◆ **QUOTED PASSAGE**
23 people dead and 19 missing in mudslide

KUALA LUMPUR (AFP): As the death toll in a mudslide at a
Malaysian aborigine village rose to 23 yesterday, a geomancer
called for a halt to hilltop tree-clearing, believing the
avalanche to be the work of a disturbed "dragon."

Police said 19 others, mainly children, were still missing in
the mudslide that swept down Kinjang mountain and smashed into
the Pos Dipang aborigine settlement in northern Perak state last
Thursday.

"The body of an unidentified 10-year old child -- the 23rd
victim -- was found this afternoon (0600 GMT)," police in nearby
Kampar town monitoring the disaster said by telephone.

Of the 23 bodies recovered, 21 have been identified, among
them eight women, seven men, four children -- all aborigines --
as well as two ethnic Chinese, a man and a seven-month-old girl.

The victims were in 30 haphazardly-built wooden houses swept
away by the torrent of logs, mud and water into the river at the
foot of the hill.

The Pos Dipang village, tucked away in remote hilly terrain
about 200 meters above sea level and only acessible by
four-wheel-drive vehicles, houses 1,500 inhabitants.

As a 290-member team resumed searching for possible survivors
early yesterday, geomancer Reverend R. Yong, a regular "feng
shui" (geomancy) columnist of the Star daily newspaper called on
the government to put an immediate halt to tree-clearing on the
hill.

An injured "dragon was venting its anger," Yong said, adding
that "the red mudflow from the Kinjang range signified the
dragon's blood."

Some aborigines in the ill-fated village had told authorities
on Saturday they believed the landslide was caused by "the
awakening of a giant dragon which lives deep in the hill."

Environmentalists and non-government organisations said Sunday
such a theory could not be dismissed, going by the signs of
erosion on the Kinjang mountain-top due to uncontrolled land-
clearing and interference with nature.

◆ **WORK INSTRUCTIONS**
a - List every place the mudslide article names with a proper name.
b - Reproduce the part of the mudslide article that starts with the words "Environmentalists and non-government" and ends after the words "interference with nature.".

◆ **EXTRACTED INFORMATION**

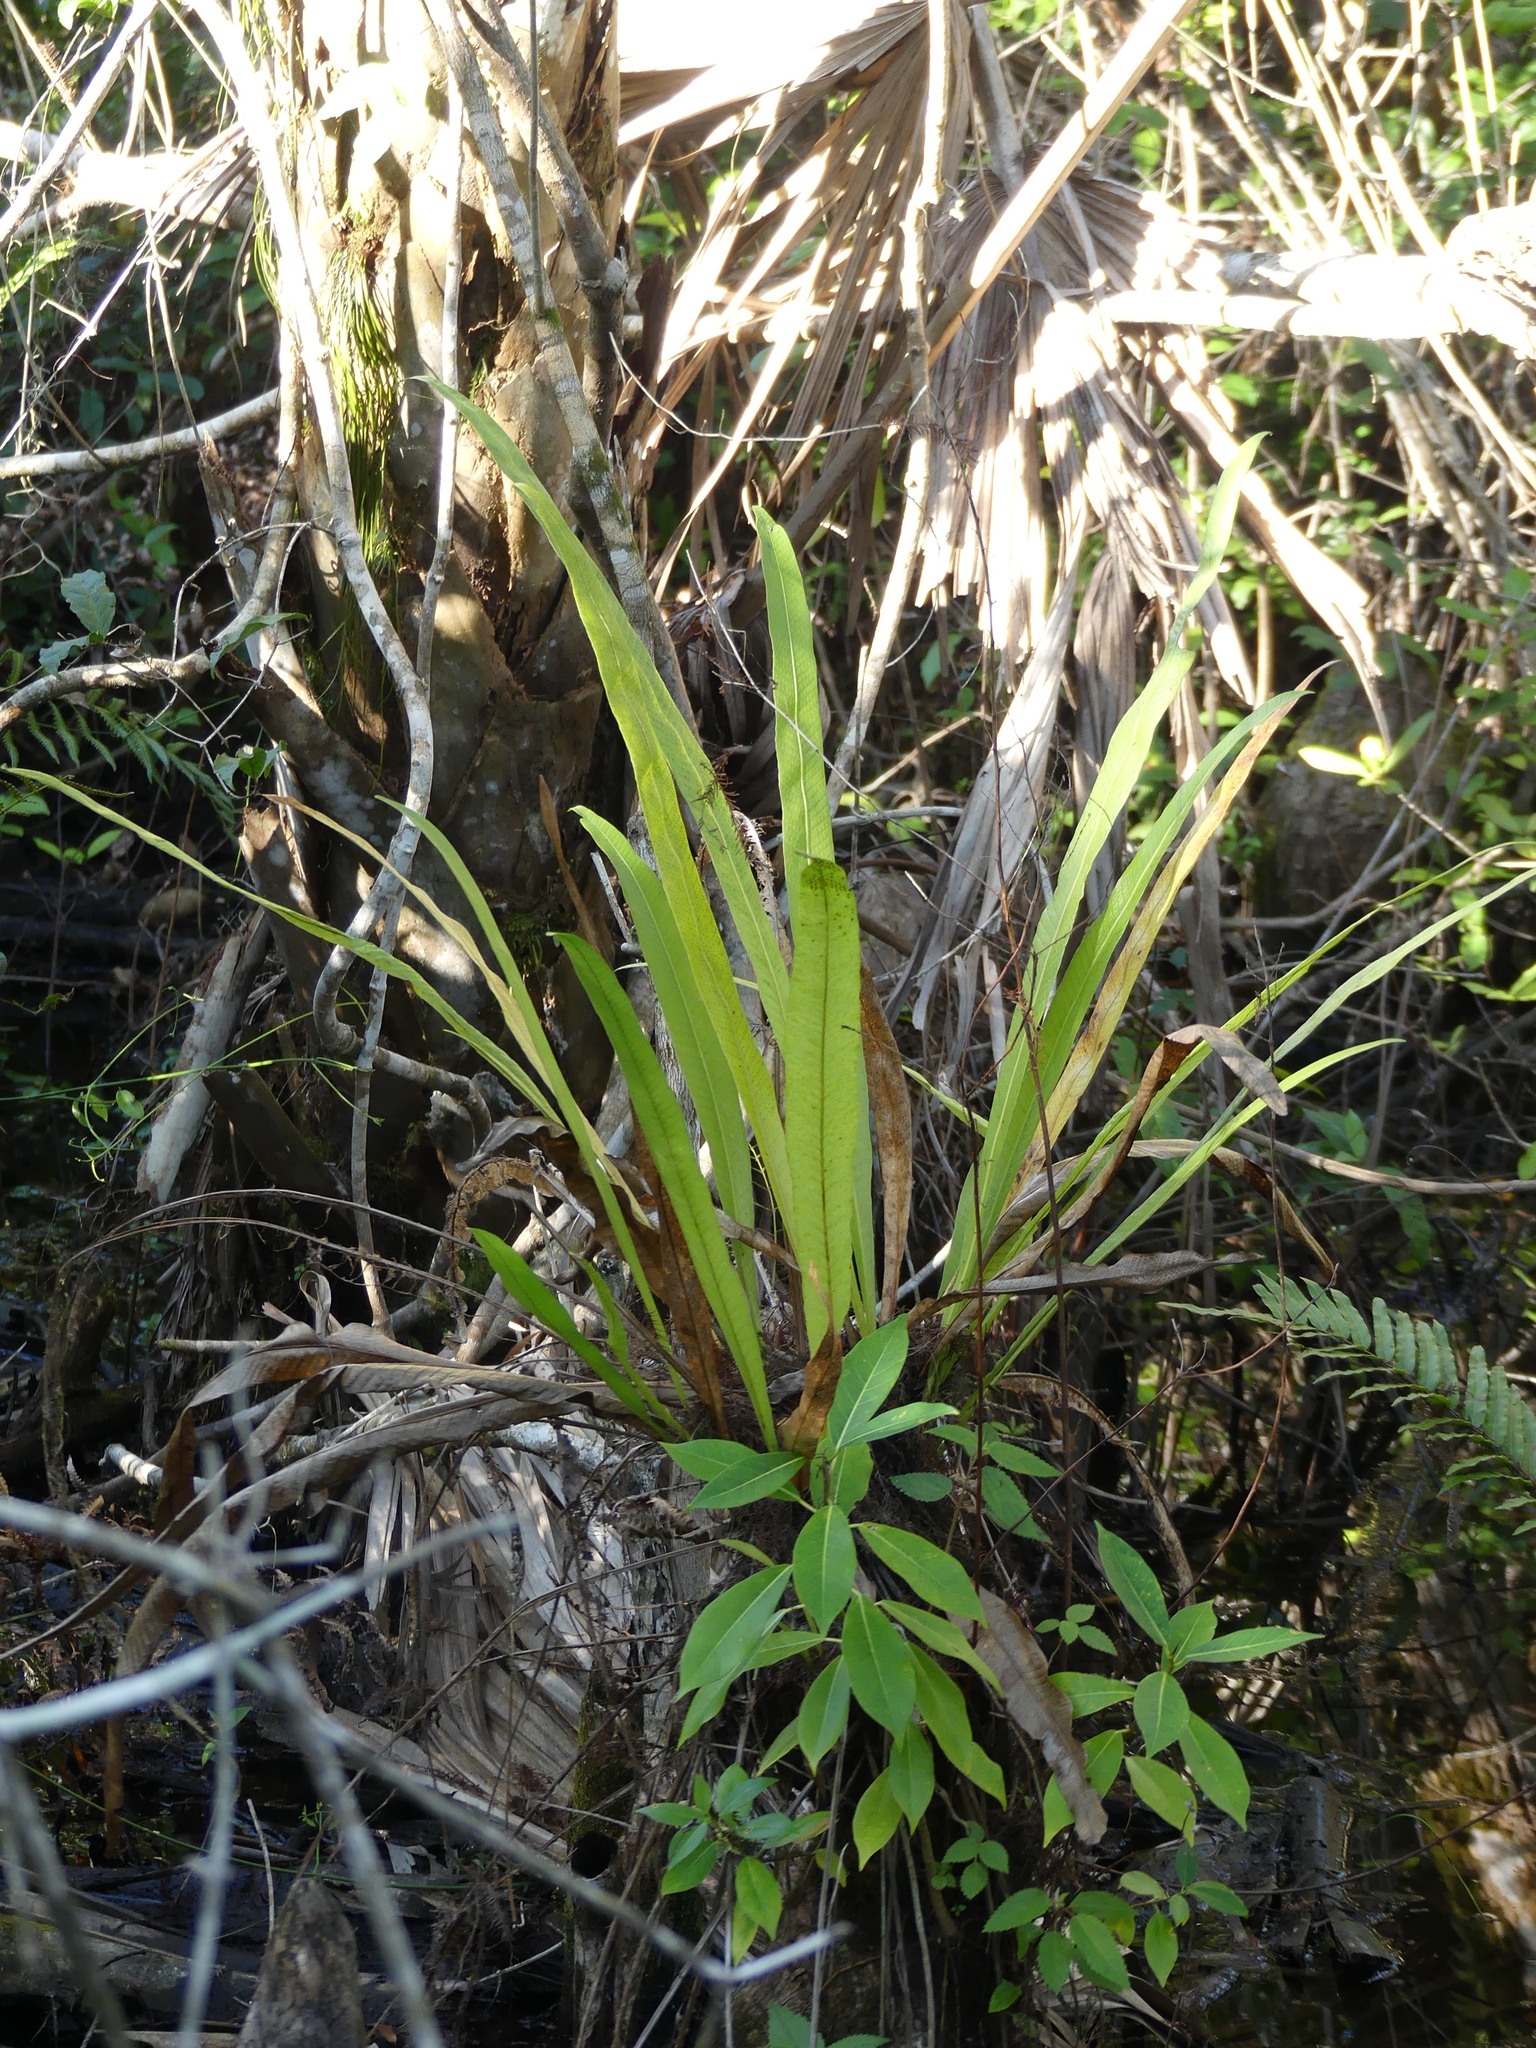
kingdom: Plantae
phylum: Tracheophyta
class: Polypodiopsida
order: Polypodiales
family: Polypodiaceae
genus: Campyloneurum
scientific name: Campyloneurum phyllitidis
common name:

◆ **ANSWER LIST**
a - Kuala Lumpur, Kinjang mountain (also called the Kinjang range), Pos Dipang, Perak, Kampar

b -
Environmentalists and non-government organisations said Sunday
such a theory could not be dismissed, going by the signs of
erosion on the Kinjang mountain-top due to uncontrolled land-
clearing and interference with nature.